On July 20, 2015, a Settlement Conference took place during which we and Nova Intellectual Solutions, LLC agreed to settle this matter subject to the execution of a formal agreement governing such settlement, which has not been finalized as of the date of this Report.

 

C-Motech Co., Ltd.

 

Refer to NOTE 9 - COMMITMENTS AND CONTINGENCIES.

 

Cell and Network Selection LLC

 

On October 1, 2013, Cell and Network Selection LLC filed a complaint in the United States District Court for the Eastern District of Texas, Tyler Division against one of our customers as one of several defendants. The complaint alleges that certain wireless devices, including one device provided by the Company, infringe on U.S. Patent No. 6,195,551. On April 17, 2015, the case was dismissed following settlement by the parties to the litigation.

 

Concinnitas, LLC

 

On December 3, 2013, Concinnitas, LLC filed a complaint against us in the United States District Court for the Eastern District of Texas, Marshall Division. The complaint alleges that at least one product model sold by the Company infringes U.S. Patent No. 7,805,542. The product model identified in the complaint was purchased by the Company from one of our suppliers.

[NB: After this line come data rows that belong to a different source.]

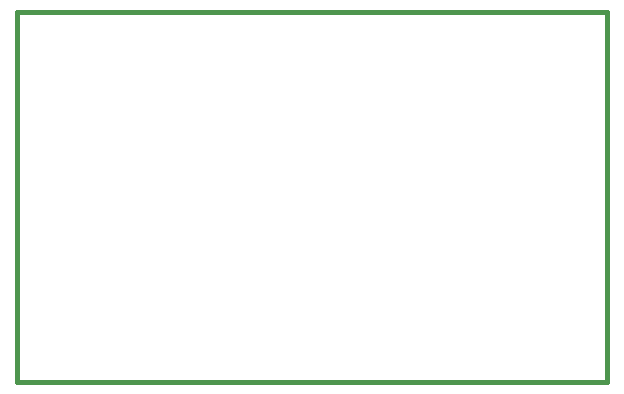
<source format=gko>
%FSLAX25Y25*%
%MOIN*%
G70*
G01*
G75*
%ADD10C,0.01000*%
%ADD11R,0.06693X0.03937*%
%ADD12O,0.08661X0.02362*%
%ADD13R,0.13465X0.04921*%
%ADD14R,0.08661X0.02362*%
%ADD15R,0.01969X0.07087*%
%ADD16O,0.07087X0.11811*%
%ADD17R,0.01969X0.04724*%
%ADD18R,0.06693X0.09843*%
%ADD19R,0.08000X0.06693*%
%ADD20R,0.03937X0.06693*%
%ADD21R,0.05118X0.03937*%
%ADD22R,0.03150X0.03543*%
%ADD23R,0.03543X0.03150*%
%ADD24C,0.04000*%
%ADD25C,0.02000*%
%ADD26C,0.01500*%
%ADD27O,0.07874X0.06693*%
%ADD28C,0.05906*%
%ADD29O,0.07087X0.05906*%
%ADD30R,0.07087X0.05906*%
%ADD31C,0.05000*%
%ADD32C,0.00787*%
%ADD33C,0.00984*%
%ADD34C,0.00600*%
%ADD35C,0.00800*%
%ADD36R,0.07493X0.04737*%
%ADD37O,0.09461X0.03162*%
%ADD38R,0.14265X0.05721*%
%ADD39R,0.09461X0.03162*%
%ADD40R,0.02768X0.07887*%
%ADD41O,0.07887X0.12611*%
%ADD42R,0.02768X0.05524*%
%ADD43R,0.07493X0.10643*%
%ADD44R,0.08800X0.07493*%
%ADD45R,0.04737X0.07493*%
%ADD46R,0.05918X0.04737*%
%ADD47R,0.03950X0.04343*%
%ADD48R,0.04343X0.03950*%
%ADD49O,0.08674X0.07493*%
%ADD50C,0.06706*%
%ADD51O,0.07887X0.06706*%
%ADD52R,0.07887X0.06706*%
%ADD53C,0.05800*%
D26*
X918837Y751881D02*
X1115337D01*
X918837Y875381D02*
X1115337D01*
X918837Y751881D02*
Y875381D01*
X1115337Y751881D02*
Y875381D01*
M02*

</source>
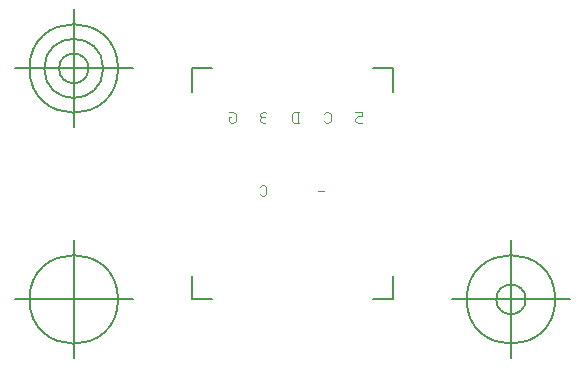
<source format=gbr>
G04 Generated by Ultiboard 11.0 *
%FSLAX25Y25*%
%MOIN*%

%ADD10C,0.00367*%
%ADD11C,0.00333*%
%ADD12C,0.00500*%


G04 ColorRGB FF14FF for the following layer *
%LNSilkscreen Bottom*%
%LPD*%
%FSLAX25Y25*%
%MOIN*%
G54D10*
X33522Y61607D02*
X35869Y61607D01*
X35869Y61607D02*
X35869Y60036D01*
X35869Y60036D02*
X34304Y60036D01*
X34304Y60036D02*
X33522Y59250D01*
X33522Y59250D02*
X33522Y58464D01*
X33522Y58464D02*
X34304Y57679D01*
X34304Y57679D02*
X35869Y57679D01*
X22962Y58464D02*
X23744Y57679D01*
X23744Y57679D02*
X24527Y57679D01*
X24527Y57679D02*
X25309Y58464D01*
X25309Y58464D02*
X25309Y60821D01*
X25309Y60821D02*
X24527Y61607D01*
X24527Y61607D02*
X23744Y61607D01*
X23744Y61607D02*
X22962Y60821D01*
X14749Y57679D02*
X13184Y57679D01*
X13184Y57679D02*
X12402Y58464D01*
X12402Y58464D02*
X12402Y60821D01*
X12402Y60821D02*
X13184Y61607D01*
X13184Y61607D02*
X14749Y61607D01*
X14358Y61607D02*
X14358Y57679D01*
X3798Y61214D02*
X3407Y61607D01*
X3407Y61607D02*
X2624Y61607D01*
X2624Y61607D02*
X1842Y60821D01*
X1842Y60821D02*
X1842Y60036D01*
X1842Y60036D02*
X2233Y59643D01*
X2233Y59643D02*
X1842Y59250D01*
X1842Y59250D02*
X1842Y58464D01*
X1842Y58464D02*
X2624Y57679D01*
X2624Y57679D02*
X3407Y57679D01*
X3407Y57679D02*
X3798Y58071D01*
X3407Y59643D02*
X2233Y59643D01*
X-7936Y59643D02*
X-8718Y59643D01*
X-8718Y59643D02*
X-8718Y58464D01*
X-8718Y58464D02*
X-7936Y57679D01*
X-7936Y57679D02*
X-7153Y57679D01*
X-7153Y57679D02*
X-6371Y58464D01*
X-6371Y58464D02*
X-6371Y60821D01*
X-6371Y60821D02*
X-7153Y61607D01*
X-7153Y61607D02*
X-8718Y61607D01*
G54D11*
X23044Y35000D02*
X20911Y35000D01*
X1711Y34286D02*
X2422Y33571D01*
X2422Y33571D02*
X3133Y33571D01*
X3133Y33571D02*
X3844Y34286D01*
X3844Y34286D02*
X3844Y36429D01*
X3844Y36429D02*
X3133Y37143D01*
X3133Y37143D02*
X2422Y37143D01*
X2422Y37143D02*
X1711Y36429D01*
G54D12*
X-21000Y-1000D02*
X-21000Y6700D01*
X-21000Y-1000D02*
X-14300Y-1000D01*
X46000Y-1000D02*
X39300Y-1000D01*
X46000Y-1000D02*
X46000Y6700D01*
X46000Y76000D02*
X46000Y68300D01*
X46000Y76000D02*
X39300Y76000D01*
X-21000Y76000D02*
X-14300Y76000D01*
X-21000Y76000D02*
X-21000Y68300D01*
X-40685Y-1000D02*
X-80055Y-1000D01*
X-60370Y-20685D02*
X-60370Y18685D01*
X-75134Y-1000D02*
G75*
D01*
G02X-75134Y-1000I14764J0*
G01*
X65685Y-1000D02*
X105055Y-1000D01*
X85370Y-20685D02*
X85370Y18685D01*
X70606Y-1000D02*
G75*
D01*
G02X70606Y-1000I14764J0*
G01*
X80449Y-1000D02*
G75*
D01*
G02X80449Y-1000I4921J0*
G01*
X-40685Y76000D02*
X-80055Y76000D01*
X-60370Y56315D02*
X-60370Y95685D01*
X-75134Y76000D02*
G75*
D01*
G02X-75134Y76000I14764J0*
G01*
X-70213Y76000D02*
G75*
D01*
G02X-70213Y76000I9843J0*
G01*
X-65291Y76000D02*
G75*
D01*
G02X-65291Y76000I4921J0*
G01*

M00*

</source>
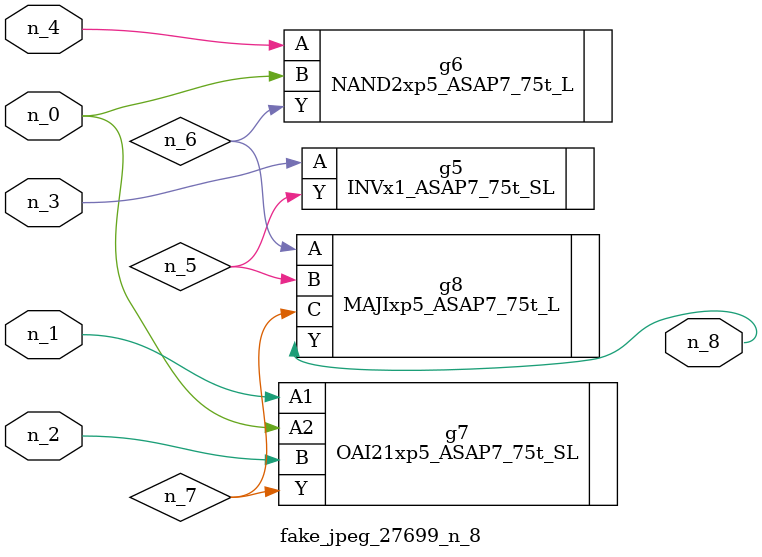
<source format=v>
module fake_jpeg_27699_n_8 (n_3, n_2, n_1, n_0, n_4, n_8);

input n_3;
input n_2;
input n_1;
input n_0;
input n_4;

output n_8;

wire n_6;
wire n_5;
wire n_7;

INVx1_ASAP7_75t_SL g5 ( 
.A(n_3),
.Y(n_5)
);

NAND2xp5_ASAP7_75t_L g6 ( 
.A(n_4),
.B(n_0),
.Y(n_6)
);

OAI21xp5_ASAP7_75t_SL g7 ( 
.A1(n_1),
.A2(n_0),
.B(n_2),
.Y(n_7)
);

MAJIxp5_ASAP7_75t_L g8 ( 
.A(n_6),
.B(n_5),
.C(n_7),
.Y(n_8)
);


endmodule
</source>
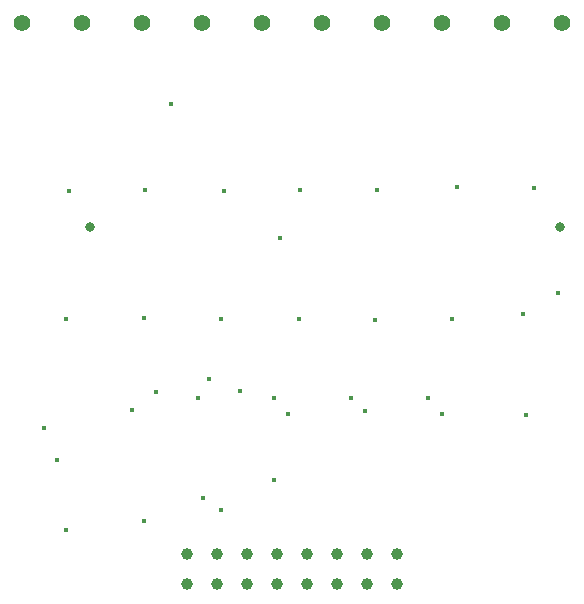
<source format=gbr>
%TF.GenerationSoftware,KiCad,Pcbnew,6.0.7+dfsg-1~bpo11+1*%
%TF.CreationDate,2022-10-12T23:43:52+02:00*%
%TF.ProjectId,rib8in_00,72696238-696e-45f3-9030-2e6b69636164,rev?*%
%TF.SameCoordinates,Original*%
%TF.FileFunction,Plated,1,2,PTH,Drill*%
%TF.FilePolarity,Positive*%
%FSLAX46Y46*%
G04 Gerber Fmt 4.6, Leading zero omitted, Abs format (unit mm)*
G04 Created by KiCad (PCBNEW 6.0.7+dfsg-1~bpo11+1) date 2022-10-12 23:43:52*
%MOMM*%
%LPD*%
G01*
G04 APERTURE LIST*
%TA.AperFunction,ViaDrill*%
%ADD10C,0.400000*%
%TD*%
%TA.AperFunction,ViaDrill*%
%ADD11C,0.800000*%
%TD*%
%TA.AperFunction,ComponentDrill*%
%ADD12C,1.000000*%
%TD*%
%TA.AperFunction,ComponentDrill*%
%ADD13C,1.400000*%
%TD*%
G04 APERTURE END LIST*
D10*
X130020000Y-104570000D03*
X131090000Y-107280000D03*
X131820000Y-95340000D03*
X131880000Y-113190000D03*
X132090000Y-84490000D03*
X137470000Y-103020000D03*
X138440000Y-95300000D03*
X138450000Y-112420000D03*
X138540000Y-84470000D03*
X139500000Y-101500000D03*
X140700000Y-77140000D03*
X143000000Y-102000000D03*
X143430000Y-110540000D03*
X143970000Y-100440000D03*
X144990000Y-95360000D03*
X145000000Y-111550000D03*
X145250000Y-84510000D03*
X146610000Y-101480000D03*
X149500000Y-102000000D03*
X149500000Y-109000000D03*
X150000000Y-88500000D03*
X150620000Y-103420000D03*
X151580000Y-95380000D03*
X151670000Y-84430000D03*
X156000000Y-102000000D03*
X157180000Y-103110000D03*
X157980000Y-95440000D03*
X158210000Y-84470000D03*
X162500000Y-102000000D03*
X163660000Y-103390000D03*
X164530000Y-95320000D03*
X164980000Y-84190000D03*
X170520000Y-94900000D03*
X170760000Y-103470000D03*
X171490000Y-84240000D03*
X173540000Y-93170000D03*
D11*
X133900000Y-87600000D03*
X173650000Y-87580000D03*
D12*
%TO.C,J1*%
X142095000Y-115225000D03*
X142095000Y-117765000D03*
X144635000Y-115225000D03*
X144635000Y-117765000D03*
X147175000Y-115225000D03*
X147175000Y-117765000D03*
X149715000Y-115225000D03*
X149715000Y-117765000D03*
X152255000Y-115225000D03*
X152255000Y-117765000D03*
X154795000Y-115225000D03*
X154795000Y-117765000D03*
X157335000Y-115225000D03*
X157335000Y-117765000D03*
X159875000Y-115225000D03*
X159875000Y-117765000D03*
D13*
%TO.C,J2*%
X128140000Y-70277500D03*
X133220000Y-70277500D03*
X138300000Y-70277500D03*
X143380000Y-70277500D03*
X148460000Y-70277500D03*
X153540000Y-70277500D03*
X158620000Y-70277500D03*
X163700000Y-70277500D03*
X168780000Y-70277500D03*
X173860000Y-70277500D03*
M02*

</source>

On August 28, 2014, the parties, including our supplier, entered into a Patent License, Settlement and Release Agreement and filed a request with the Court to dismiss this action. On September 2, 2014, the U.S. District Court for the Eastern District of Texas, Marshall Division, issued an Order approving the dismissal, with prejudice, of the action filed by Concinnitas, LLC.

 

Change of Control Agreements

 

On September 21, 2009 we entered into Change of Control Agreements with OC Kim, our President, Yun J. (David) Lee, our Chief Operating Officer, and Yong Bae Won, our Vice President, Engineering. Each Change of Control Agreement provides for a lump sum payment to the officer in case of a change of control of the Company. The term includes the acquisition of Common Stock of the Company resulting in one person or company owning more than 50% of the outstanding shares, a significant change in the composition of the Board of Directors of the Company during any 12-month period, a reorganization, merger, consolidation or similar transaction resulting in the transfer of ownership of more than fifty percent (50%) of the Company's outstanding Common Stock, or a liquidation or dissolution of the Company or sale of substantially all of the Company's assets.

 

The Change of Control Agreement with Mr. Kim calls for a payment of $5 million upon a change of control; the agreement with Mr. Lee calls for a payment of $2 million upon a change of control; and the agreement with Mr. Won was for two years and called for a payment of $1 million upon a change of control.

 

The Board of Directors has approved extension of the Change of Control Agreements with Mr. Kim and Mr. Lee, through September 21, 2017. The Change of Control Agreement with Mr. Won expired on September 21, 2014 and was not renewed or extended.